These might be the only bankers who think executive bonuses are too high

One skill that’s scarce at the World Bank? Employee relations.
One skill that’s scarce at the World Bank? Employee relations.
Image: Reuters/Gary Cameron
We may earn a commission from links on this page.

Not many bankers complain about executive compensation being too high—and even fewer contemplate a brief strike to warn the powers that be of their objections.

But the World Bank isn’t your typical finance institution, and ahead of next week’s annual meeting of the bank and its sister institution, the International Monetary Fund, staffers are up in arms over a bonus—excuse me, a “scare skills premium”—paid to the bank’s CFO. Employees are considering a 15-minute work stoppage this morning to express their displeasure with management, and in particular with World Bank president Jim Yong Kim.

Kim, an American, took over the World Bank in 2012 and has been leading the organization through a complicated evolution.

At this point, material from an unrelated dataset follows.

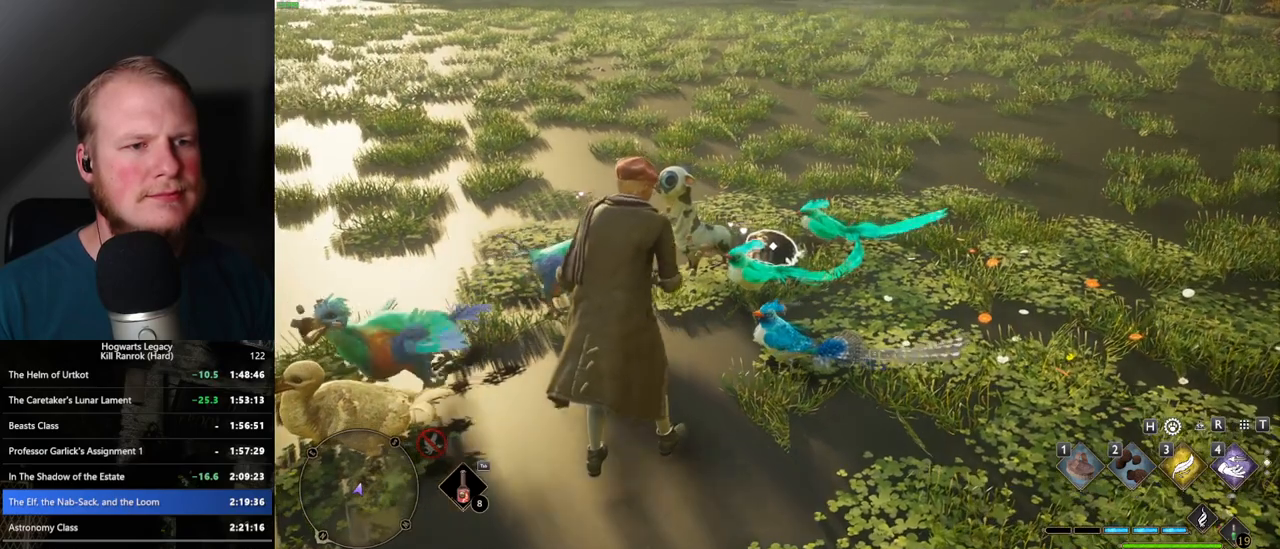
{"keys": [], "mouse": [], "events": [[200, "2", "down"], [283, "2", "up"], [367, "2", "down"], [450, "2", "up"]]}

Many of the development bank’s traditional customers are the emerging markets who have grown so rapidly in recent years that they no longer need to rely on subsidized loans, turning instead to direct private investment or the capital markets. Kim has been tasked with re-tooling the organization to be more focused on technical expertise and reducing extreme poverty.

But any institution cutting its budget by $400 million (and its ranks by 1,000 employees, roughly one in 10) is going to generate some discontent. That’s the context in which  the $94,000 bonus to CFO Bertrand Barde, a French banker, rankled workers. At the same time, Kim has also been criticized for letting experienced employees leave the bank as it refocuses its mission; this kind of bonus is likely important in retaining top talent.

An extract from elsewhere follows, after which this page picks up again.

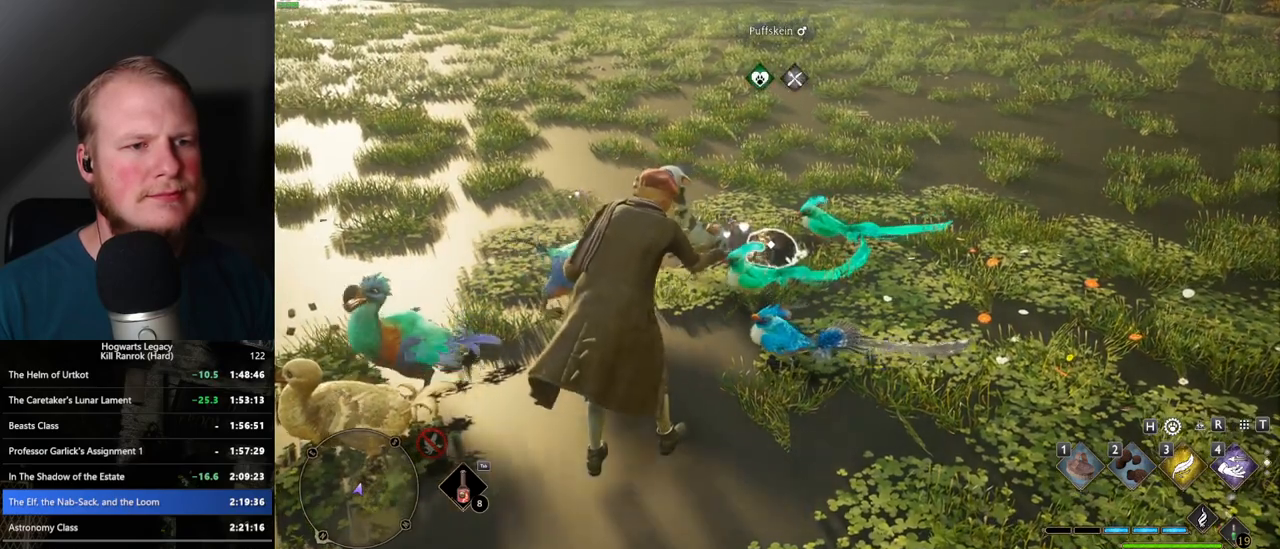
{"keys": [], "mouse": [], "events": [[33, "2", "down"], [100, "2", "up"], [200, "2", "down"], [267, "2", "up"], [350, "2", "down"], [433, "2", "up"]]}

Even outside critics of Kim’s administration may see this conflict as a sign that reform hasn’t gone far enough inside the organization; the new president has neither eliminated waste nor won over its rank and file to get on board with the goal of more efficiency. That would be a shame: Even with fewer massive development loans to fund, there is still plenty of vital development work to be done for an institution with the resources of the World Bank.